A steep ascent leads up to Beit-Lahm, “the house of flesh,” a phonetic accommodation of the ancient name Bethlehem, “the house of bread.” The hillsides are irregularly scarped with terraces sweeping round the eastern shoulder, on which are many gnarled and silver-grey olive-trees, while many a fig-tree occupies any spare corner, and vines are trained over the irregular walls of the terraces. . . . All bespeaks a care and cultivation uncommon in Palestine, for the inhabitants of the little town above are Christians, and till the soil with perseverance and patience unknown to their Moslem neighbours. . . . The town itself, no longer walled, is still confined within its ancient limits. There are no suburbs, and in fact, planted on the crest of a narrow spur that projects eastward from the central ridge and then abruptly breaks off, it has no room to expand. The white chalky ridge crowned with the long narrow street, with various alleys on either side of it, presents us with one of the few remaining specimens of an old Jewish city, for, excepting in the disappearance of the wall, it is probably unchanged in architecture and arrangement from what it was in the days of David. (Source: Picturesque Palestine, vol. 1, p. 123.)

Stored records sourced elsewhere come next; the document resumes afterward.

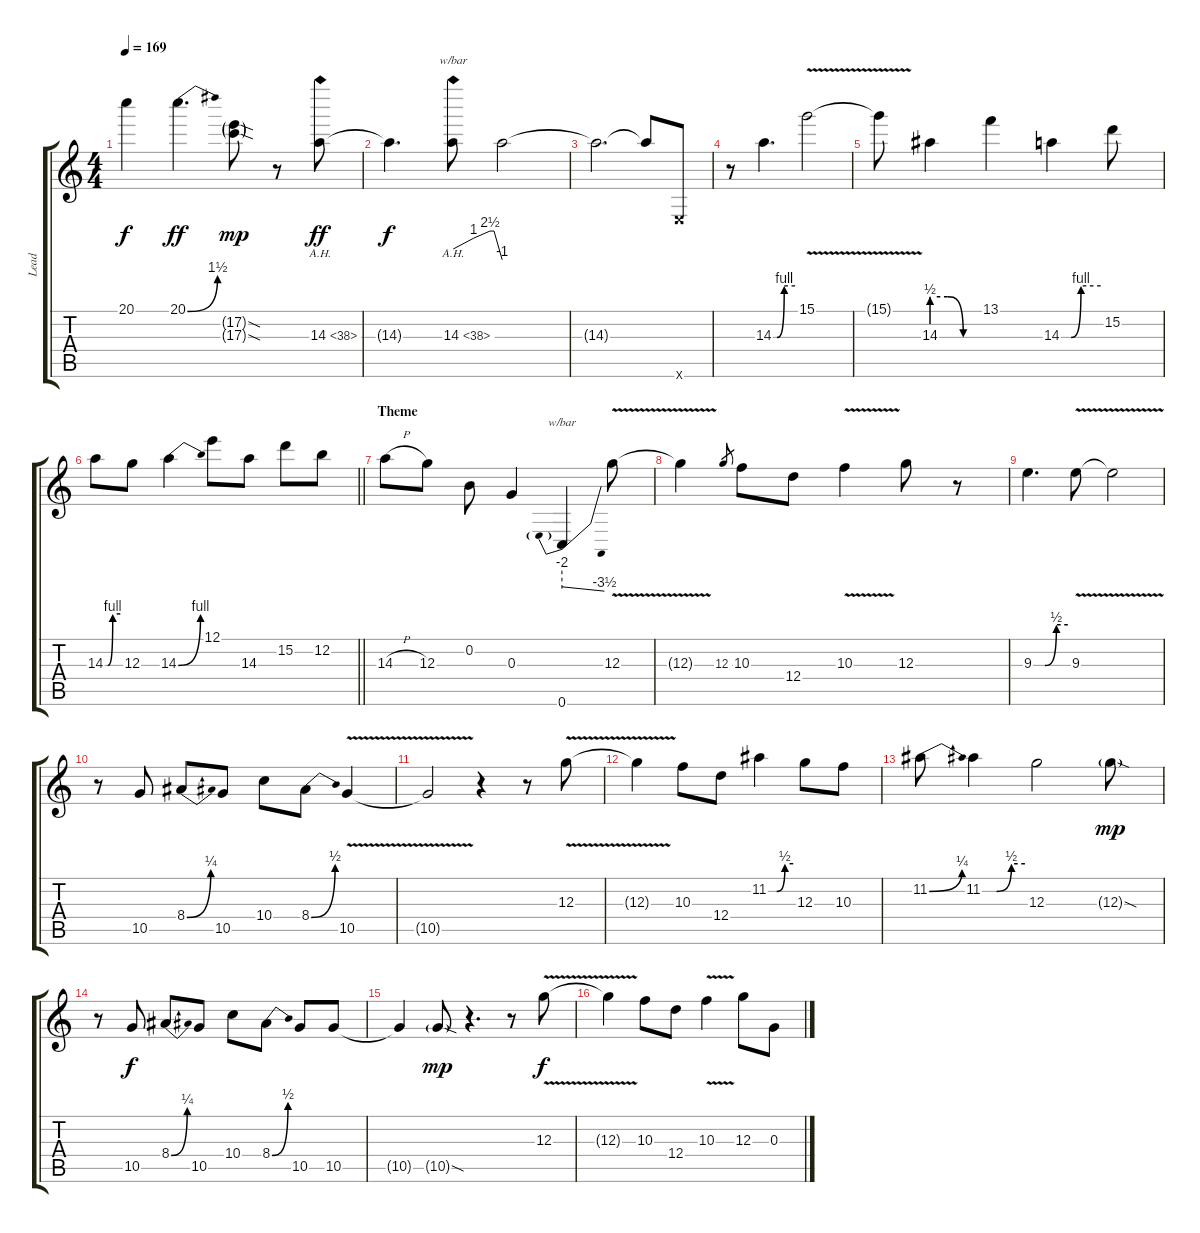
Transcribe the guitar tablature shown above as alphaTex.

\track ("Lead" "Lead") {instrument distortionguitar}
\staff {score tabs}
\tuning (E4 B3 G3 D3 A2 E2) {hide}
\ts (4 4)
\tempo 169
\clef g2
\ks c
20.1{t}.4{dy f} 20.1{be (bend 0 0 60 6)}.4{d dy ff} (17.2{sod g} 17.3{sod g}).8{dy mp} r.8 14.3{ah 24}.8{dy ff} |
14.3{t}.4{d dy f} 14.3{ah 24}.8{tbe (custom default 0 0 25 4 45 10 50 10 60 -4)} 14.3{t}.2 |
14.3{t}.2{d} 14.3{t}.8 0.6{x}.8 |
r.8 14.3{be (custom 0 0 10 0 30 4 60 4)}.4{d} 15.1{v}.2 |
15.1{t}.8 14.3{be (custom 0 2 20 2 40 0 60 0)}.4 13.1.4 14.3{be (custom 0 0 15 0 30 4 60 4)}.4 15.2.8 |
\barLineRight lightlight
14.3{be (custom 0 0 10 0 30 4 60 4)}.8 12.3.8 14.3{be (bend 0 0 60 4)}.4 12.1.8 14.3.8 15.2.8 12.2.8 |
\section ("" "Theme")
14.3{h}.8 12.3.8 0.2.8 0.3.4 0.6.4{tbe (predivedive default 0 -8 60 -14)} 12.3{v}.8 |
12.3{t}.4 12.3.8{gr} 10.3.8 12.4.8 10.3{v}.4 12.3.8 r.8 |
9.3{be (custom 0 0 20 0 40 2 60 2)}.4{d} 9.3{v}.8 9.3{t}.2 |
r.8 10.5.8 8.4{be (bend 0 0 60 1)}.8 10.5.8 10.4.8 8.4{be (bend 0 0 60 2)}.8 10.5{v}.4 |
10.5{t}.2 r.4 r.8 12.3{v}.8 |
12.3{t}.4 10.3.8 12.4.8 11.2{be (custom 0 0 20 0 40 2 60 2)}.4 12.3.8 10.3.8 |
11.2{be (bend 0 0 60 1)}.8 11.2{be (custom 0 0 20 0 41 2 60 2)}.4 12.3.2 12.3{sod g}.8{dy mp} |
r.8 10.5.8{dy f} 8.4{be (bend 0 0 60 1)}.8 10.5.8 10.4.8 8.4{be (bend 0 0 60 2)}.8 10.5.8 10.5.8 |
10.5{t}.4 10.5{sod g}.8{dy mp} r.4{d} r.8 12.3{v}.8{dy f} |
12.3{t}.4 10.3.8 12.4.8 10.3{v}.4 12.3.8 0.3.8
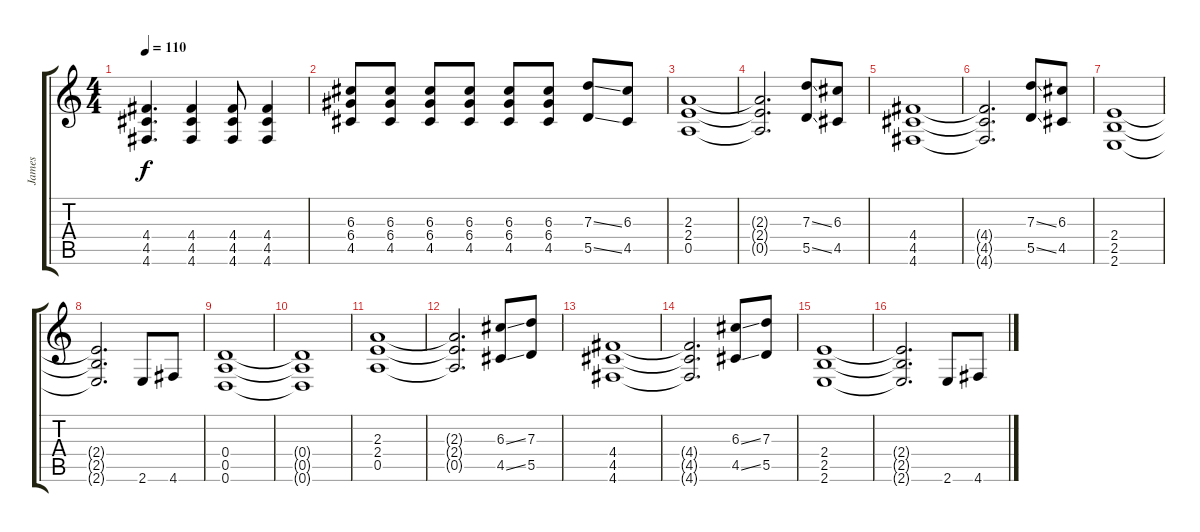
\track ("James" "James") {instrument electricguitarjazz}
\staff {score tabs}
\tuning (E4 B3 G3 D3 A2 D2) {hide}
\ts (4 4)
\tempo 110
\clef g2
\ks c
(4.4 4.5 4.6).4{d dy f} (4.4 4.5 4.6).4 (4.4 4.5 4.6).8 (4.4 4.5 4.6).4 |
(6.3 6.4 4.5).8 (6.3 6.4 4.5).8 (6.3 6.4 4.5).8 (6.3 6.4 4.5).8 (6.3 6.4 4.5).8 (6.3 6.4 4.5).8 (7.3{ss} 5.5{ss}).8 (6.3 4.5).8 |
(2.3 2.4 0.5).1 |
(2.3{t} 2.4{t} 0.5{t}).2{d} (7.3{ss} 5.5{ss}).8 (6.3 4.5).8 |
(4.4 4.5 4.6).1 |
(4.4{t} 4.5{t} 4.6{t}).2{d} (7.3{ss} 5.5{ss}).8 (6.3 4.5).8 |
(2.4 2.5 2.6).1 |
(2.4{t} 2.5{t} 2.6{t}).2{d} 2.6.8 4.6.8 |
(0.4 0.5 0.6).1 |
(0.4{t} 0.5{t} 0.6{t}).1 |
(2.3 2.4 0.5).1 |
(2.3{t} 2.4{t} 0.5{t}).2{d} (6.3{ss} 4.5{ss}).8 (7.3 5.5).8 |
(4.4 4.5 4.6).1 |
(4.4{t} 4.5{t} 4.6{t}).2{d} (6.3{ss} 4.5{ss}).8 (7.3 5.5).8 |
(2.4 2.5 2.6).1 |
(2.4{t} 2.5{t} 2.6{t}).2{d} 2.6.8 4.6.8
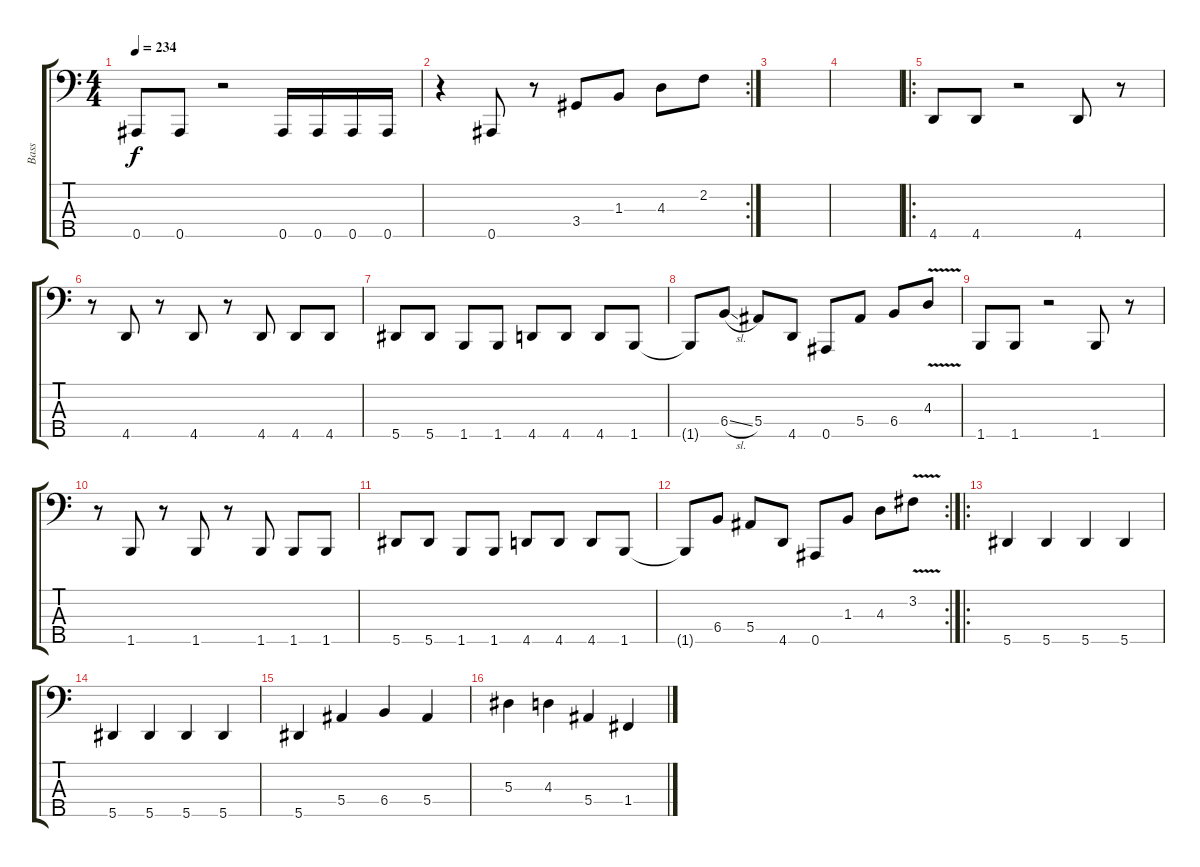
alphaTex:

\track ("Bass" "Bass") {instrument electricbassfinger}
\staff {score tabs}
\tuning (Ab2 Eb2 Bb1 F1 Bb0) {hide}
\ts (4 4)
\tempo 234
\clef f4
\ks c
0.5.8{dy f} 0.5.8 r.2 0.5.16 0.5.16 0.5.16 0.5.16 |
\rc 2
r.4 0.5.8 r.8 3.4.8 1.3.8 4.3.8 2.2.8 |
|
|
\ro
4.5.8 4.5.8 r.2 4.5.8 r.8 |
r.8 4.5.8 r.8 4.5.8 r.8 4.5.8 4.5.8 4.5.8 |
5.5.8 5.5.8 1.5.8 1.5.8 4.5.8 4.5.8 4.5.8 1.5.8 |
1.5{t}.8 6.4{sl}.8 5.4.8 4.5.8 0.5.8 5.4.8 6.4.8 4.3{v}.8 |
1.5.8 1.5.8 r.2 1.5.8 r.8 |
r.8 1.5.8 r.8 1.5.8 r.8 1.5.8 1.5.8 1.5.8 |
5.5.8 5.5.8 1.5.8 1.5.8 4.5.8 4.5.8 4.5.8 1.5.8 |
\rc 2
1.5{t}.8 6.4.8 5.4.8 4.5.8 0.5.8 1.3.8 4.3.8 3.2{v}.8 |
\ro
5.5.4 5.5.4 5.5.4 5.5.4 |
5.5.4 5.5.4 5.5.4 5.5.4 |
5.5.4 5.4.4 6.4.4 5.4.4 |
5.3.4 4.3.4 5.4.4 1.4.4
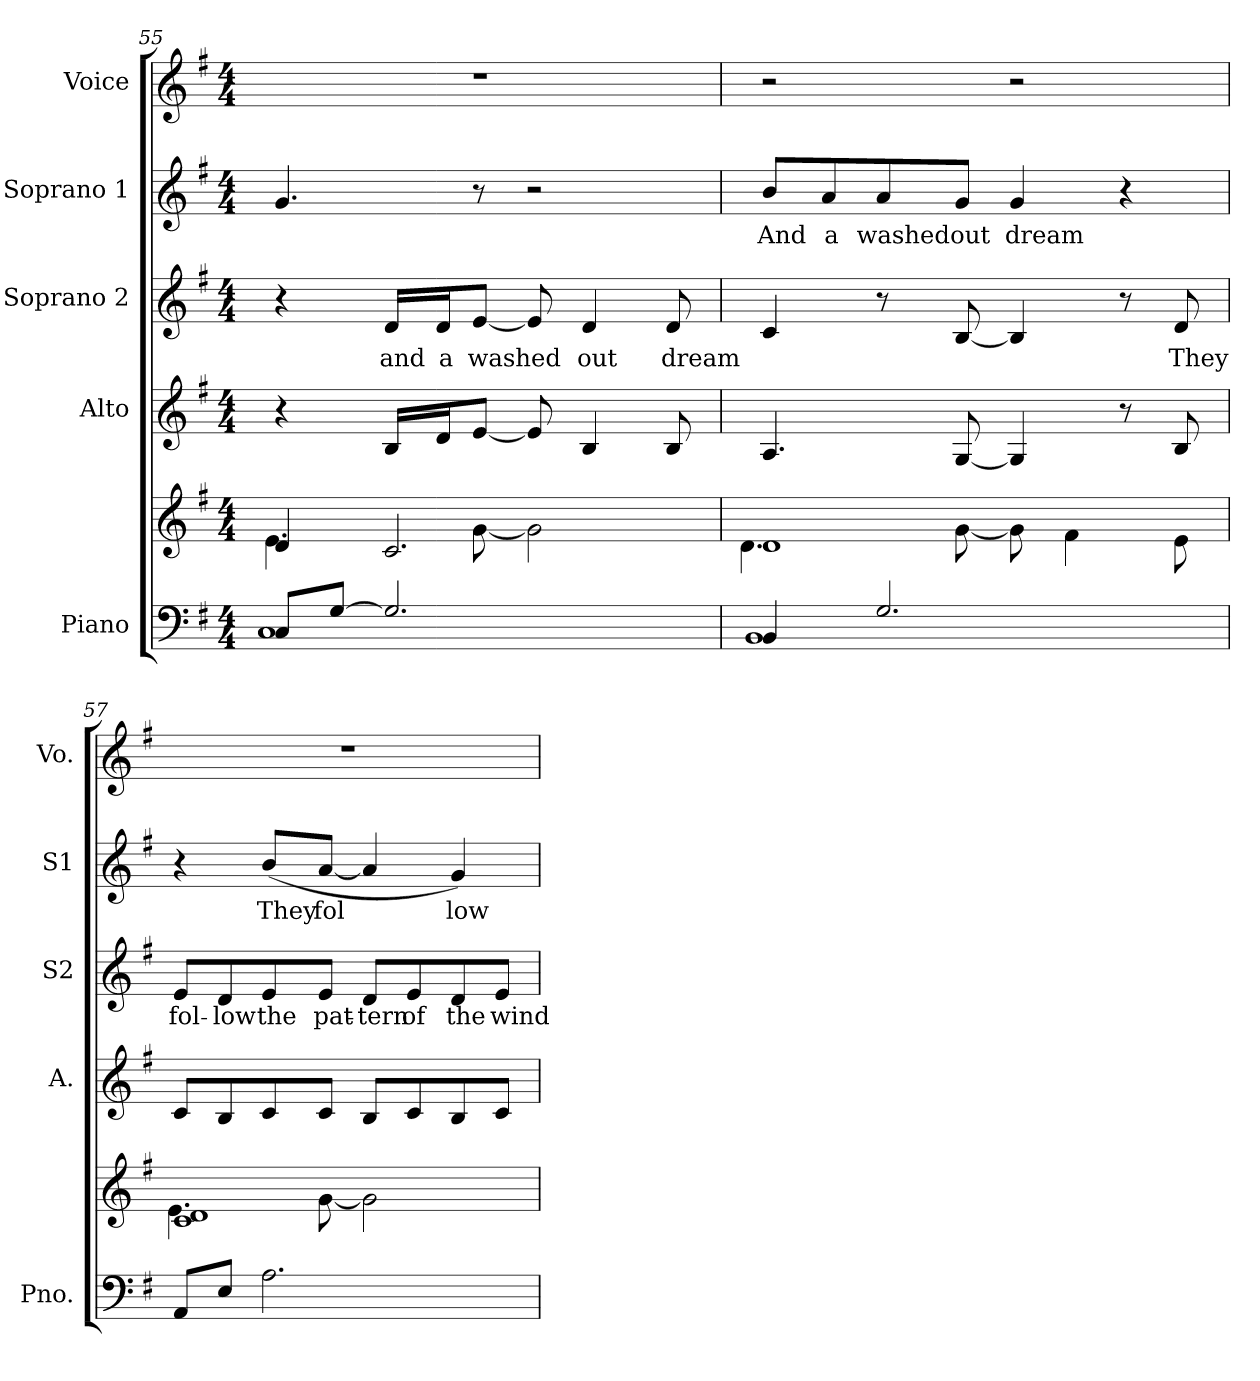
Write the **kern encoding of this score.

**kern	**kern	**kern	**kern	**text	**kern	**text	**kern
*part5	*part5	*part4	*part3	*part3	*part2	*part2	*part1
*staff6	*staff5	*staff4	*staff3	*staff3	*staff2	*staff2	*staff1
*I"Piano	*	*I"Alto	*I"Soprano 2	*	*I"Soprano 1	*	*I"Voice
*I'Pno.	*	*I'A.	*I'S2	*	*I'S1	*	*I'Vo.
*clefF4	*clefG2	*clefG2	*clefG2	*	*clefG2	*	*clefG2
*k[f#]	*k[f#]	*k[f#]	*k[f#]	*	*k[f#]	*	*k[f#]
*G:	*G:	*G:	*G:	*	*G:	*	*G:
*M4/4	*M4/4	*M4/4	*M4/4	*	*M4/4	*	*M4/4
=55	=55	=55	=55	=55	=55	=55	=55
*^	*^	*	*	*	*	*	*
8Ci/L	1Ci	4di/	4.ei\	4r	4r	.	4.gi/	.	1r
[8Gi/J	.	.	.	.	.	.	.	.	.
!	!	!	!	!	!	!LO:LY:b:color=#000000	!	!	!
2.Gi/]	.	2.ci/	.	16Bi/LL	16di/LL	and	.	.	.
!	!	!	!	!	!	!LO:LY:b:color=#000000	!	!	!
.	.	.	.	16di/J	16di/J	a	.	.	.
!	!	!	!	!	!	!LO:LY:b:color=#000000	!	!	!
.	.	.	[8gi\	[8ei/J	[8ei/J	washed	8r	.	.
.	.	.	2gi\]	8ei/]	8ei/]	.	2r	.	.
!	!	!	!	!	!	!LO:LY:b:color=#000000	!	!	!
.	.	.	.	4Bi/	4di/	out	.	.	.
!	!	!	!	!	!	!LO:LY:b:color=#000000	!	!	!
.	.	.	.	8Bi/	8di/	dream	.	.	.
=56	=56	=56	=56	=56	=56	=56	=56	=56	=56
!	!	!	!	!	!	!	!	!LO:LY:b:color=#000000	!
4BBi/	1BBi	1di	4.di\	4.Ai/	4ci/	.	8bi/L	And	2r
!	!	!	!	!	!	!	!	!LO:LY:b:color=#000000	!
.	.	.	.	.	.	.	8ai/	a	.
!	!	!	!	!	!	!	!	!LO:LY:b:color=#000000	!
2.Gi/	.	.	.	.	8r	.	8ai/	washed	.
!	!	!	!	!	!	!	!	!LO:LY:b:color=#000000	!
.	.	.	[8gi\	[8Gi/	[8Bi/	.	8gi/J	out	.
!	!	!	!	!	!	!	!	!LO:LY:b:color=#000000	!
.	.	.	8gi\]	4Gi/]	4Bi/]	.	4gi/	dream	2r
.	.	.	4f#i\	.	.	.	.	.	.
.	.	.	.	8r	8r	.	4r	.	.
!	!	!	!	!	!	!LO:LY:b:color=#000000	!	!	!
.	.	.	8ei\	8Bi/	8di/	They	.	.	.
*v	*v	*	*	*	*	*	*	*	*
!!LO:LB:g=z
=57	=57	=57	=57	=57	=57	=57	=57	=57
!	!	!	!	!	!LO:LY:b:color=#000000	!	!	!
8AAi/L	1ci 1di	4.ei\	8ci/L	8ei/L	fol-	4r	.	1r
!	!	!	!	!	!LO:LY:b:color=#000000	!	!	!
8Ei/J	.	.	8Bi/	8di/	-low	.	.	.
!	!	!	!	!	!LO:LY:b:color=#000000	!	!	!
!	!	!	!	!	!	!	!LO:LY:b:color=#000000	!
2.Ai\	.	.	8ci/	8ei/	the	(8bi/L	They	.
!	!	!	!	!	!LO:LY:b:color=#000000	!	!	!
!	!	!	!	!	!	!	!LO:LY:b:color=#000000	!
.	.	[8gi\	8ci/J	8ei/J	pat-	[8ai/J	fol	.
!	!	!	!	!	!LO:LY:b:color=#000000	!	!	!
.	.	2gi\]	8Bi/L	8di/L	-tern	4ai/]	.	.
!	!	!	!	!	!LO:LY:b:color=#000000	!	!	!
.	.	.	8ci/	8ei/	of	.	.	.
!	!	!	!	!	!LO:LY:b:color=#000000	!	!	!
!	!	!	!	!	!	!	!LO:LY:b:color=#000000	!
.	.	.	8Bi/	8di/	the	4gi/)	low	.
!	!	!	!	!	!LO:LY:b:color=#000000	!	!	!
.	.	.	8ci/J	8ei/J	wind	.	.	.
*	*v	*v	*	*	*	*	*	*
=	=	=	=	=	=	=	=
*-	*-	*-	*-	*-	*-	*-	*-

The modern name Beit-Lahm, “House of Flesh,” is somewhat different in sound and meaning from the ancient Hebrew Beth-Lehem, “House of Bread;” but it is doubtless a popular corruption, such as one frequently meets with in Palestine. In olden times the town was called Beth-lehem Judah, to distinguish it from another Beth-lehem in Zebulun. It was also called Ephratah, “the Fruitful;” probably for the same reason that the name “House of Bread” had been given to it. . . . On the eastern brow of the ridge, separated from the crowded village by an open esplanade, is the convent, like a large, feudal castle. It is a huge pile, consisting of the Church of the Nativity and the three convents—Latin, Greek, and Armenian—abutting on its north, east, and south sides. The site is most commanding, the view from it embracing a large section of the wilderness of Judea, the Jordan valley and Dead Sea, and the purple-tinted mountain-chain of Moab and Gilead stretching like a great wall along the horizon, north and south, far as the eye can see. (Source: Jerusalem, Bethany, and Bethlehem, pp. 113, 116-119.)

Bethlehem Marketplace

Soon Bethlehem, comes into view—a white-walled village of about three thousand inhabitants, all professedly Christians. They are, however, a turbulent, quarrelsome set, ever fighting amongst themselves or with their neighbours. In the disturbances which take place so frequently at Jerusalem, it is said that the ringleaders are commonly found to be Bethlehemites. The women are remarkable for personal beauty. I saw more handsome faces here in a few hours than elsewhere in the East in many days. . . . The men are strong, lithe, well-built fellows, and I saw several young shepherds, who were models of manly vigour. Here, as elsewhere in the East, the pastoral pipe is in constant use. . . . Bethlehem stands on the crest of a ridge of Jurassic limestone. As it is surrounded by higher hills, however, the view from it is not very extensive. Jerusalem, though only six miles distant, is hidden by an intervening height; but through the valleys stretching away eastward to the Dead Sea, fine views are gained of the mountains of Moab, and from the flat roof of the Latin Convent part of the Dead Sea itself is visible. (Source: Those Holy Fields, pp. 42-43.)

Bethlehem Shepherds’ Fields

“The place where the first ‘Gloria in excelsis’ was sung is probably farther east, where the bare hills of the wilderness begin, and a large tract is claimed by the Bethlehemites as a common pasturage. Here the sheep would be too far off to be led into the town at night; and exposed to the attacks of the wild beasts from the eastern ravines, where the wolf and the jackal still prowl, and where of old the yet more formidable lion and bear had their covert, they needed the shepherds’ watchful care during the winter and spring months, when alone pasturage is to be found on these bleak uplands.” (Source: Picturesque Palestine, vol. 1, p. 124.)